**SOURCE EXTRACT:**
= = = = =

Saturday, December 31, 2011

Another New Year

Today is the last day of another year spent without my girl. Maybe this new year will bless  me with  her little brother or little sister. So many people are happy to see this year go,having had a difficult time these last 12 months. For me though, these last 12 months have held the changes that I needed. This was a good year for me, unlike the previous two. 2012 holds so much promise, I hope I am not disappointed.
Contentedness (is this even a real word) has finally found. Everything feels safe and normal again. I am happy.I love living here, I think I have finally found a place to call home again. Not a place chosen by default due to it's location but a place chosen because I loved it, because it spoke to me. I am by the ocean with a constant  salty sea breeze (surprising since I am  a mile or two away) and big open sky, I  have found peace. As Jimmy Buffett says " I have found me a home". There is love here like I've never had. I am not filling a need or just sharing space. I am not worried. Yes, at long last, my heart is content.

= = = = =

**INFORMATION:**

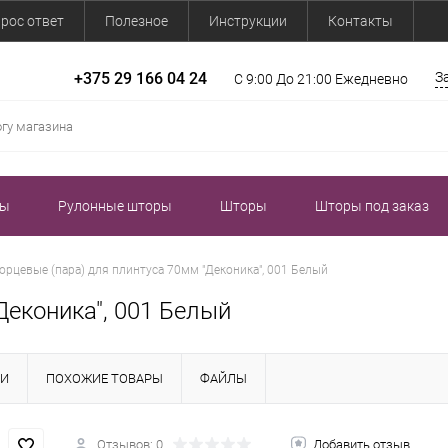
рос ответ
Полезное
Инструкции
Контакты
+375 29 166 04 24
З
С 9:00 До 21:00 Ежедневно
зы
Рулонные шторы
Шторы
Шторы под заказ
орцевые (пара) для плинтуса 70мм "Деконика", 001 Белый
Деконика", 001 Белый
КИ
ПОХОЖИЕ ТОВАРЫ
ФАЙЛЫ
Отзывов: 0
Добавить отзыв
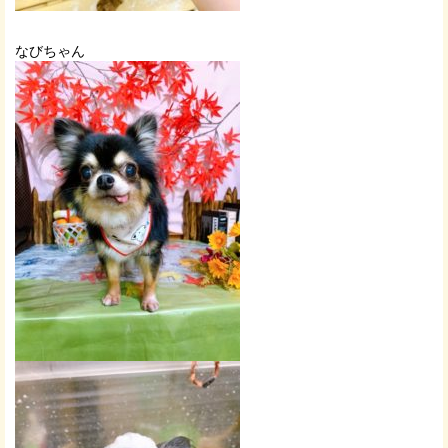
なびちゃん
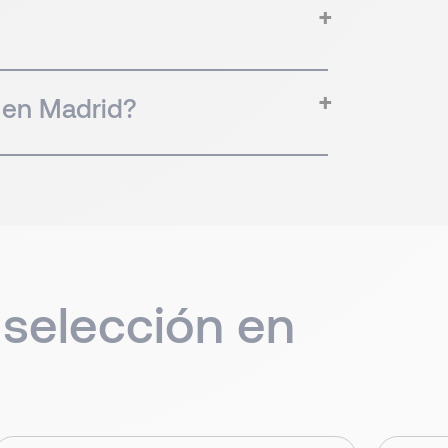
 en Madrid?
 selección en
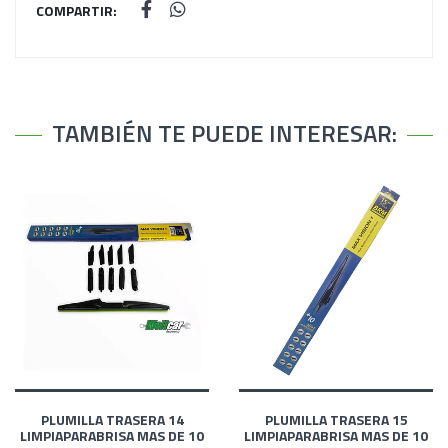
COMPARTIR:
TAMBIÉN TE PUEDE INTERESAR:
PLUMILLA TRASERA 14
PLUMILLA TRASERA 15
LIMPIAPARABRISA MAS DE 10
LIMPIAPARABRISA MAS DE 10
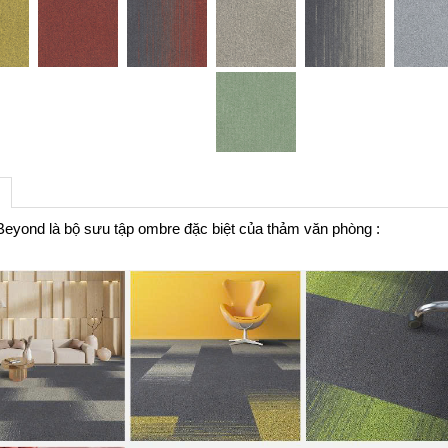
eyond là bộ sưu tập ombre đặc biệt của thảm văn phòng :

= = = = =

**EXERCISE OBJECTIVE:** Reproduce the New Year post word for word, everything from "Another New Year" down to "am not disappointed.".

**SOLUTION TO THIS EXERCISE:**
Another New Year

Today is the last day of another year spent without my girl. Maybe this new year will bless  me with  her little brother or little sister. So many people are happy to see this year go,having had a difficult time these last 12 months. For me though, these last 12 months have held the changes that I needed. This was a good year for me, unlike the previous two. 2012 holds so much promise, I hope I am not disappointed.